We continue to use WGDI with the parameters '-pc' and '-a' to obtain hierarchical gene lists.

As we've previously categorized the balsa tree into five subgenomes, we combined these subgenomes with those of cotton into a single file. Column 1 is from cacao, Columns 2, 3, 4, 5, and 6 are from the balsa tree, Columns 7, 8, 9, 10, and 11 are from cotton. We then used WGDI with the '-at' parameter and ASTRAL-III version 5.7.8 to infer relationships among the subfamilies.

By rearranging the order of phased subgenomes in cotton, we observed a one-to-one relationship between the five subgenomes of the balsa tree and cotton.

1 1691 2175 #ff9900 3
1 2530 2841 #ff9900 3
3 1256 1292 #ff9900 3
4 2106 2145 #ff9900 3
9 518 686 #ff9900 3
7 475 828 #ff9900 4
8 1112 1370 #ff9900 4
8 1740 2165 #ff9900 4
9 1846 1936 #ff9900 1
9 2008 2236 #ff9900 1
9 2763 2840 #ff9900 1
11 3659 4131 #ff9900 2
12 1 1101 #ff9900 5

Additionally, we can quickly phase subgenomes based on the sequence similarity between the balsa tree and cotton. Because red dots represent high sequence similarity, synteny blocks with more red dots are assigned to their corresponding subgenomes. Importantly, both methods yielded consistent results.

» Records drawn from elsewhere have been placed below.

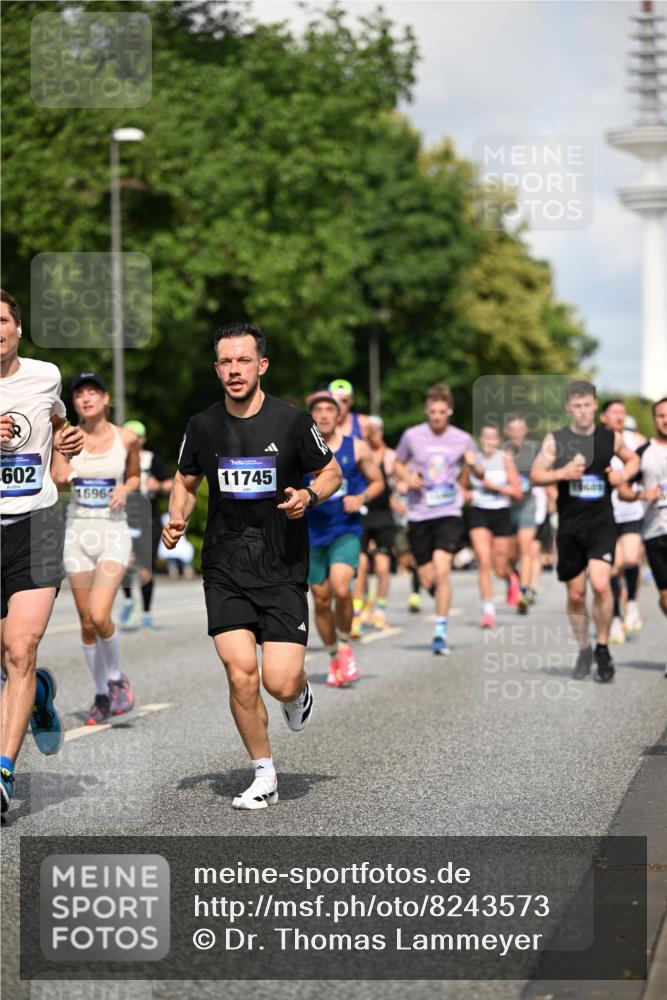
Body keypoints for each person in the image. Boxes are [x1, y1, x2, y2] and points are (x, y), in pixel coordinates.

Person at [162, 323, 341, 810]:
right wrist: (177, 516)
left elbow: (331, 471)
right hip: (225, 563)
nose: (234, 370)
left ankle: (298, 692)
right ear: (216, 368)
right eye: (225, 361)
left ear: (261, 365)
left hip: (281, 562)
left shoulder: (292, 421)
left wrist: (308, 494)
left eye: (243, 360)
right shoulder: (202, 425)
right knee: (240, 672)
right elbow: (185, 479)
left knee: (277, 680)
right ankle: (264, 773)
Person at [0, 289, 84, 814]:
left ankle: (3, 773)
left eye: (2, 320)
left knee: (19, 649)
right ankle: (39, 695)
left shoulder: (45, 374)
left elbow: (54, 419)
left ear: (17, 328)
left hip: (38, 525)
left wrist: (65, 440)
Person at [531, 380, 640, 683]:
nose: (582, 411)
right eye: (576, 406)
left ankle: (603, 647)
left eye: (587, 405)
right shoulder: (556, 440)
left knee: (602, 585)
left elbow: (633, 460)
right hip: (570, 527)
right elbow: (536, 475)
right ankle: (583, 648)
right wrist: (560, 474)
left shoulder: (610, 438)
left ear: (595, 406)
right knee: (576, 594)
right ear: (569, 407)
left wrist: (623, 475)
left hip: (602, 524)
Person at [52, 372, 140, 725]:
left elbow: (133, 475)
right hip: (77, 534)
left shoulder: (128, 439)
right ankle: (102, 694)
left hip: (113, 533)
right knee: (87, 622)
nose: (86, 398)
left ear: (105, 399)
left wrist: (126, 489)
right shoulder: (65, 438)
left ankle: (117, 677)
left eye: (93, 392)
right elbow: (58, 479)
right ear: (74, 403)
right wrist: (61, 468)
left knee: (101, 614)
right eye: (80, 394)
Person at [304, 391, 384, 684]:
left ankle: (346, 647)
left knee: (341, 588)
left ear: (339, 415)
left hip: (345, 530)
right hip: (311, 534)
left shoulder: (357, 447)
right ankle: (333, 653)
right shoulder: (300, 448)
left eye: (329, 409)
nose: (324, 415)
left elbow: (378, 482)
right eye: (318, 410)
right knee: (322, 600)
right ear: (311, 416)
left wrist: (360, 496)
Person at [394, 383, 476, 655]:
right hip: (419, 513)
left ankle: (440, 630)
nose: (437, 416)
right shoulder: (412, 435)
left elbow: (472, 468)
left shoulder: (462, 438)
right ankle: (437, 595)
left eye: (442, 412)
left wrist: (467, 477)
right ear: (427, 411)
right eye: (432, 412)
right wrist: (406, 477)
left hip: (448, 512)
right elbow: (397, 463)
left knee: (442, 570)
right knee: (427, 576)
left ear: (449, 411)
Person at [618, 397, 667, 677]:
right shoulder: (643, 453)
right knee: (665, 597)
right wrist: (640, 494)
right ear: (654, 419)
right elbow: (622, 489)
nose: (665, 419)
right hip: (655, 531)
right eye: (660, 415)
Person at [462, 424, 522, 629]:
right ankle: (488, 611)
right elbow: (462, 485)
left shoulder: (505, 460)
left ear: (498, 441)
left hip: (501, 513)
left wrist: (495, 487)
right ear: (480, 439)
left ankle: (511, 577)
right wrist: (466, 494)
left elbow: (518, 492)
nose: (488, 442)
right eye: (485, 437)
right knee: (484, 562)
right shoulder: (472, 460)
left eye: (492, 438)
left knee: (499, 567)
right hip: (479, 513)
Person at [120, 419, 174, 631]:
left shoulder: (151, 460)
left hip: (145, 520)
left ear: (143, 439)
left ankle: (146, 614)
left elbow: (171, 483)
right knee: (121, 564)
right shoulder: (116, 459)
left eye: (136, 437)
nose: (133, 441)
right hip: (120, 519)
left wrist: (158, 485)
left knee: (144, 569)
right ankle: (128, 601)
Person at [600, 400, 646, 641]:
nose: (619, 416)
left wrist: (624, 478)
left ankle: (633, 605)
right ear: (603, 417)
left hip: (632, 511)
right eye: (614, 412)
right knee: (613, 569)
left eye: (622, 412)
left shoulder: (636, 440)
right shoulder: (596, 441)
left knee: (630, 559)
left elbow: (646, 466)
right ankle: (616, 617)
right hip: (606, 515)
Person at [352, 415, 397, 635]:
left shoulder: (389, 455)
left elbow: (398, 474)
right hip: (362, 514)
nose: (373, 434)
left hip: (383, 516)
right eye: (370, 431)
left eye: (377, 430)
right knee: (360, 566)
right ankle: (357, 616)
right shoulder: (360, 452)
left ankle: (380, 611)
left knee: (382, 567)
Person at [504, 414, 540, 613]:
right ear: (507, 431)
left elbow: (545, 472)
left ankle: (524, 591)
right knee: (508, 555)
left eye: (520, 428)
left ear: (525, 430)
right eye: (513, 429)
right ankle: (514, 579)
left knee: (526, 548)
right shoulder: (502, 452)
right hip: (505, 505)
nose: (517, 432)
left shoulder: (534, 449)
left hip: (527, 503)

Furthermore, subgenomes could also be phased based on additional information, such as Ks values, structural consistency, and the number of retained genes. Regardless of the method employed for subgenome phasing, we ultimately validated the results using colinear gene trees.

We merged all the corrected hierarchical gene lists and subsequently reconstructed a consensus tree using WGDI with the '-at' parameter and ASTRAL-III version 5.7.8.